René's profile
René Treviño (Baltimore, MD) is an interdisciplinary artist working primarily in painting, fibers and installation. He received his BFA in Fine Arts from the School of Visual Arts (SVA) in 2003 and his MFA from the Maryland Institute College of Art (MICA) in 2005. He has exhibited at the Wadsworth Athenaeum in Hartford, CT; the Baltimore Museum of Art; The Walters Art Museum in Baltimore, MD; White Box in New York, NY; the Delaware Center for Contemporary Art in Wilmington, DE; the Arlington Arts Center in Arlington, VA; and Pentimenti Gallery in Philadelphia, PA. He was awarded a 2009 Baltimore Creative Fund Individual Artist Grant and won the 2009 Trawick Prize and a 2016 Rubys Artists Project Grant. Additionally, he has been an Artist in Residence at the Fine Arts Work Center in Provincetown, MA; AIR Serenbe in Chattahoochee Hills, GA; Creative Alliance in Baltimore, MD; The Studios of Key West in Key West, FL; and the Virginia Center for Creative Arts in Amherst, VA. In 2019 he received a National Endowment for the Arts (NEA) Art Works grant in collaboration with the Old Jail Art Center in Albany, TX. Treviño’s first museum survey took place at the Wellin Museum of Art in Clinton, NY in 2024. His work has been featured in the New York Times, Glasstire, Hyperallergic, Art Papers, Washington Blade, Washington Post, Dallas Observer, and ARTnews. Trevino teaches at Towson University and MICA.
Artist Statement
History is subjective; there are many blurred lines and so much distortion. Context and point of view are very important. One person's hero is another person's villain…it depends on who tells the story. As a gay Mexican-American I am excluded and under-represented by history. My work attempts to make our already complicated history even more complicated. The more layers that I present, the closer I can get to something that might resemble truth.
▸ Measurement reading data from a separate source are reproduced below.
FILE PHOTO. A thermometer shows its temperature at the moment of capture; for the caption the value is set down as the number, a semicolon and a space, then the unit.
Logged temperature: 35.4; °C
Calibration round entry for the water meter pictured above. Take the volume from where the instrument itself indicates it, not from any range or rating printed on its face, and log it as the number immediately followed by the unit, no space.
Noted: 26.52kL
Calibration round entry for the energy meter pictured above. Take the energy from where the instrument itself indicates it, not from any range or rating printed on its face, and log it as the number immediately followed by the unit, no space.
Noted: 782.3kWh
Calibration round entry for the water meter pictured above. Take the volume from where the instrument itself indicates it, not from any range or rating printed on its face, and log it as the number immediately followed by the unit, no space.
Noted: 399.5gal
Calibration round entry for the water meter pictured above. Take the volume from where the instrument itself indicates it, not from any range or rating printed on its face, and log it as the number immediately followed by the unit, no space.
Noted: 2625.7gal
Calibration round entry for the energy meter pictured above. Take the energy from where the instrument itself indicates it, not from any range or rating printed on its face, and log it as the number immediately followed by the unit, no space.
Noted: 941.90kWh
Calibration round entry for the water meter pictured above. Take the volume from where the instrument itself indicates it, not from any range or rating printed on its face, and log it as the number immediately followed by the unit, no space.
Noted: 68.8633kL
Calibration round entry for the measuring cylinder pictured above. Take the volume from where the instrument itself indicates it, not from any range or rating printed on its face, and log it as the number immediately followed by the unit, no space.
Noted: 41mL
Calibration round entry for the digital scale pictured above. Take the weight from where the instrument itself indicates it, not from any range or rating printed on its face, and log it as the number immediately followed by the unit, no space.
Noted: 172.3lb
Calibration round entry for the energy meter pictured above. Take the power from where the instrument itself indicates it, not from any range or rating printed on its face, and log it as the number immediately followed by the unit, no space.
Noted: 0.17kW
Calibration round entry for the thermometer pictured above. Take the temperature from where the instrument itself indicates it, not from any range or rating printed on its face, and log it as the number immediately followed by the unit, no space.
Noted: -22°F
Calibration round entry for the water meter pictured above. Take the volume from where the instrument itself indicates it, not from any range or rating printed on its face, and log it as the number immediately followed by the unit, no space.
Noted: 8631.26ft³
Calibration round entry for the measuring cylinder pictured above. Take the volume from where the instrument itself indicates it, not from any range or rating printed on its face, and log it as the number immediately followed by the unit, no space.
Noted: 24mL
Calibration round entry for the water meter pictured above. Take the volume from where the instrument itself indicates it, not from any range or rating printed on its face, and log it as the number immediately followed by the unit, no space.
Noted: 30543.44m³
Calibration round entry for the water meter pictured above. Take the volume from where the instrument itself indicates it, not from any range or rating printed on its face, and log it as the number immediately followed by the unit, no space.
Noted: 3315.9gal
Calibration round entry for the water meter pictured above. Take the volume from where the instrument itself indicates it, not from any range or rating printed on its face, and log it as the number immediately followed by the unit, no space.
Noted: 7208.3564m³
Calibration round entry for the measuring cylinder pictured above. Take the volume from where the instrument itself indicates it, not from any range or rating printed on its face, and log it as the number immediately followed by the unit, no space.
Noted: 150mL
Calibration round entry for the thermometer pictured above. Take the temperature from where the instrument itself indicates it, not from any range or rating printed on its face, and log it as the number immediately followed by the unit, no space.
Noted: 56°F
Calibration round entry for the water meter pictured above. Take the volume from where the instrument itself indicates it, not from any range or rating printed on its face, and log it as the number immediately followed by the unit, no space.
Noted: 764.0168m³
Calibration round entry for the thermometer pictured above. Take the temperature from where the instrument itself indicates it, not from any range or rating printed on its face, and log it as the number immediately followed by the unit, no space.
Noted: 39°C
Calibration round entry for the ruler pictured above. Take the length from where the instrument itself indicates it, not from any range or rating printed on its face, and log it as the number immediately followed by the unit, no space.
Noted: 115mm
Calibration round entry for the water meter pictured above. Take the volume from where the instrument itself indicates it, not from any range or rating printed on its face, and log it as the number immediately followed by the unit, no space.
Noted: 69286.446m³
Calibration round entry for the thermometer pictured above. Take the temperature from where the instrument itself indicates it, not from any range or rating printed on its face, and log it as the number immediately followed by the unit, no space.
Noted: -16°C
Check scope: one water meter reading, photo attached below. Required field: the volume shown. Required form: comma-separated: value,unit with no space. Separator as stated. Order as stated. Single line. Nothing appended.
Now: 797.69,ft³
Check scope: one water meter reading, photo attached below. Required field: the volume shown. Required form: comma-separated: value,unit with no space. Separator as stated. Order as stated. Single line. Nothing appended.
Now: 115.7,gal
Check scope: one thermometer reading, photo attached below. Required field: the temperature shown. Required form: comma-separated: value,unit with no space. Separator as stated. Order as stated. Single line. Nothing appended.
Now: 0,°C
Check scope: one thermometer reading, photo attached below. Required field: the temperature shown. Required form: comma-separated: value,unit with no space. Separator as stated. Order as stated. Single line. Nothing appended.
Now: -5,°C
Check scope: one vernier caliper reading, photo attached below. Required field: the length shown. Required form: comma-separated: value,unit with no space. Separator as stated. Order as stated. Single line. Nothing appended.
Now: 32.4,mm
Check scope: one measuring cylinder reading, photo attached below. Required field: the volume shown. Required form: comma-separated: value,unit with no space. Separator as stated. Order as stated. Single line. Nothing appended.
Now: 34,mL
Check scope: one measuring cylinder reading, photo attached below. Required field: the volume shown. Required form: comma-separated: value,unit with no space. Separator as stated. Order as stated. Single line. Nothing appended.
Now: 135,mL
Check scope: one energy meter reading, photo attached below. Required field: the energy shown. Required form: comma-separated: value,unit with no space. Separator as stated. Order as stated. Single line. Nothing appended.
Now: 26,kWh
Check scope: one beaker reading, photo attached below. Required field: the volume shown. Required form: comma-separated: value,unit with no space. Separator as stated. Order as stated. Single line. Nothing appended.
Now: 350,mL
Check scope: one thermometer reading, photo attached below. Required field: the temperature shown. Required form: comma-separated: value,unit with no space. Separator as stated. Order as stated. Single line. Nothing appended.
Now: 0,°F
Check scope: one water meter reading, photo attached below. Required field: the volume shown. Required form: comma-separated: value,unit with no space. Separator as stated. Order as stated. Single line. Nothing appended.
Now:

I combine imagery from ancient Mexican codices and pre-Hispanic sculptural objects with popular culture references such as NASA space images, Wonder Woman, and Oreo cookies to create a new, queer world that speaks to the future as well as our past. The work is hand-painted/handmade and meticulous, the labor of the work speaks to the generational labor of my Mexican forebearers.
Throughout my work are themes of identity; I am interested in challenging traditional ideas of race, love, history, and sexuality. I feel compelled to make thoughtful and beautiful work that confronts societal assumptions and gives new insight into our human experience. My artwork addresses a personal quest for heroism and bravery as well as a need to define my place in the world.